___ EXTRAIT DU TEXTE ___

Selon Thierry Paquot, philosophe de la ville et enseignant à l’Institut d’urbanisme de Paris, les pêcheurs urbains s’inscrivent dans un élan général qui pousse les citadins partout en France à se rapprocher de la nature.
“Il y a un faisceau de nouvelles pratiques qui vont dans le même sens, comme l’agriculture urbaine”, dit-il.
Il ajoute qu’une génération de jeunes adultes, confrontés à la précarité économique grandissante, trouve un sens de la communauté dans la tradition de la pêche, désormais transformée par leur conscience écologique et le recours aux nouvelles technologies pour partager leur passion.
La Fédération de Pêche de Paris et de sa région compte 8500 membres détenteurs d’une carte de pêche annuelle coûtant 100 euros. Si on y ajoute ceux qui achètent occasionnellement une carte journalière à 12 euros et ceux qui pêchent illégalement, il y aurait plus de 30 000 pêcheurs dans la capitale, d’après les propriétaires de magasins de pêche.
“Le nombre de pêcheurs reste assez stable, mais maintenant on voit clairement qu’il y a plus de jeunes que de gens d’un certain âge”, explique Marcelo D’Amore, qui a commencé à vendre des articles de pêche à Paris il y a trente ans dans une chaîne de magasins de sports. Il est désormais propriétaire du magasin “Giga-pêche” — ouvert en 2016 dans le 12ème arrondissement.
L’engouement du jeune public pour la pêche à Paris n’est pas passé inaperçu auprès des entrepreneurs. Fred Miessner a découvert cette tendance au début des années 2000 et l’a surnommée le “street-fishing”. Avec son associé, ce pêcheur passionné a lancé French Touch Fishing, une entreprise de distribution d’articles de pêche, et Big Fish 1983, une collection de vêtements pour pêcheurs urbains avec des bonnets, des T-shirt à imprimés et des lunettes de soleil polarisées.
“On ne se reconnaissait pas dans les anciens codes”, explique M. Miessner. “On n’était pas en bottes en plastique, en treillis militaire ou en maillot Tour de France. On pêchait, et puis on pouvait aller en soirée avec des potes sans changer d’habits.”

___ LISTE FOURNIE ___

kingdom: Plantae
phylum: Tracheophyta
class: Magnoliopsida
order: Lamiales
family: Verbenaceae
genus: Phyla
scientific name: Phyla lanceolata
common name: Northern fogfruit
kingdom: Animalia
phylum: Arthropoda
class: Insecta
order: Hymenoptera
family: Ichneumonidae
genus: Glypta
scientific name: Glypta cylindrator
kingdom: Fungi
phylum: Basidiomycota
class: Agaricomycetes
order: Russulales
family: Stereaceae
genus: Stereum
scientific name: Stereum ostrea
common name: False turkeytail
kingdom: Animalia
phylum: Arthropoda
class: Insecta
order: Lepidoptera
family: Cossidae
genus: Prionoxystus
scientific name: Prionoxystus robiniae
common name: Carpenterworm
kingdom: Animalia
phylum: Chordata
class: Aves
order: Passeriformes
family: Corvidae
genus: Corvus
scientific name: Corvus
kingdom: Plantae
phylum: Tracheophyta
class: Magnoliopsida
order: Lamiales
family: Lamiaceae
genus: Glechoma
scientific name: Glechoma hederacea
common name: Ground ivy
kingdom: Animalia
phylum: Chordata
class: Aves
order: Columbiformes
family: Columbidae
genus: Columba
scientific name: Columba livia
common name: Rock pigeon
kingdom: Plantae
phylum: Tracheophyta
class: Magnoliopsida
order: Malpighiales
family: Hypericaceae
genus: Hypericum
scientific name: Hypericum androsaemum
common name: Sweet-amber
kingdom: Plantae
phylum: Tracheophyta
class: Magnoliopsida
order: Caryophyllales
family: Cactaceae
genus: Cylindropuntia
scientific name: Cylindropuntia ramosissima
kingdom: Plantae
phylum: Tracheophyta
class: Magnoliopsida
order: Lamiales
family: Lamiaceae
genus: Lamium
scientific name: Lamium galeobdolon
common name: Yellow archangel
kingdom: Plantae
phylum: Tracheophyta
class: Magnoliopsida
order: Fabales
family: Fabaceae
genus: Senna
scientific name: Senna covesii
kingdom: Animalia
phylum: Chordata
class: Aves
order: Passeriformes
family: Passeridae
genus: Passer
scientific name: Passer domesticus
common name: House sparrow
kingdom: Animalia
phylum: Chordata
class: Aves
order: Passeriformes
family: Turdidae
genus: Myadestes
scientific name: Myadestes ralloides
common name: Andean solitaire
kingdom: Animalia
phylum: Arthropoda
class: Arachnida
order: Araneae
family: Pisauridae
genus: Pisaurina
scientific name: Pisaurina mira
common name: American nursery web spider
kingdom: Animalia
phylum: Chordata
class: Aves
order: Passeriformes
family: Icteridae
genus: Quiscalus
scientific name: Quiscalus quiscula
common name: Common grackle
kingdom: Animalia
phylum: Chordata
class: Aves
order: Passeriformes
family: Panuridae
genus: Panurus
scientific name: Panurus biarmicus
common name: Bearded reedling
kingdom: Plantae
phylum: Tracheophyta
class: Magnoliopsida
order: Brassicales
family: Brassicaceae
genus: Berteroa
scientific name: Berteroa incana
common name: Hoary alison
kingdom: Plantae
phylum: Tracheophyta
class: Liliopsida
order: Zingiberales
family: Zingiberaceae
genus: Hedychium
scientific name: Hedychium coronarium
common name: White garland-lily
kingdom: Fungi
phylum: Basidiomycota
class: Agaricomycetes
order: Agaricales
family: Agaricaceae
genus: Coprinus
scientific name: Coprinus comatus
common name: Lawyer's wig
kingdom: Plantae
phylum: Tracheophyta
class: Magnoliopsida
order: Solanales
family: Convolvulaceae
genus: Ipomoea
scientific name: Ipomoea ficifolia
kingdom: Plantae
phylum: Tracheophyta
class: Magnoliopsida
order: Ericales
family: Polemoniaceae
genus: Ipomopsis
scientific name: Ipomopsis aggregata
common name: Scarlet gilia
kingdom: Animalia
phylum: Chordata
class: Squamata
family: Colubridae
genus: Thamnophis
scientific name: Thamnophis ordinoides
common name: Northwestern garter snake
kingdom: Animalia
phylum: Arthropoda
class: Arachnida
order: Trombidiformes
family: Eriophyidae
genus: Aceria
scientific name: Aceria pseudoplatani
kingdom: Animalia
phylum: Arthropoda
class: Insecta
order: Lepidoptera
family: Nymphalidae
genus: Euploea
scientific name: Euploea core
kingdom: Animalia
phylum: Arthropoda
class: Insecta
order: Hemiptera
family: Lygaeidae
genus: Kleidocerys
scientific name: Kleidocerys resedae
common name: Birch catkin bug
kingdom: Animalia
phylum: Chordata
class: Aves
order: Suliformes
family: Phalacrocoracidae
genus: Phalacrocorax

___

_CONSIGNES À SUIVRE:_
1 – Répondez à ces questions sur le texte consacré à la pêche urbaine à Paris :
(a) Combien coûte la carte de pêche annuelle de la Fédération de Pêche de Paris et de sa région ?
(b) En quelle année le magasin « Giga-pêche » a-t-il ouvert, et dans quel arrondissement ?
(c) Quel surnom Fred Miessner a-t-il donné à la tendance qu'il a découverte au début des années 2000 ?
2 – Prolongez, s'il vous plaît, le texte sur la pêche urbaine à Paris en reprenant après sa dernière phrase.

_RÉSULTATS ATTENDUS:_
1 –
(a) 100 euros.
(b) En 2016, dans le 12ème arrondissement.
(c) Le « street-fishing ».

2 –
French Touch Fishing et d’autres marques sponsorisent des jeunes pêcheurs, qui deviennent des influenceurs sur les réseaux sociaux pour leur communauté. M. Machline, l’étudiant en art, reçoit l’équivalent de plusieurs centaines d’euros par an de la part de son sponsor en échange de publications faisant mention de la marque à ses 4000 abonnés sur Instagram.
Mais certaines traditions restent inchangées, même à l’ère des réseaux sociaux. S’il est devenu essentiel de publier une photo de son plus beau poisson de la journée, les pêcheurs cachent toujours la localisation exacte de leurs prises pour éloigner les “crabbers” — surnom donné à ceux qui repèrent les bons spots de pêche grâce aux photos.
Et bien sûr, se vanter de la taille de sa prise reste aussi de rigueur.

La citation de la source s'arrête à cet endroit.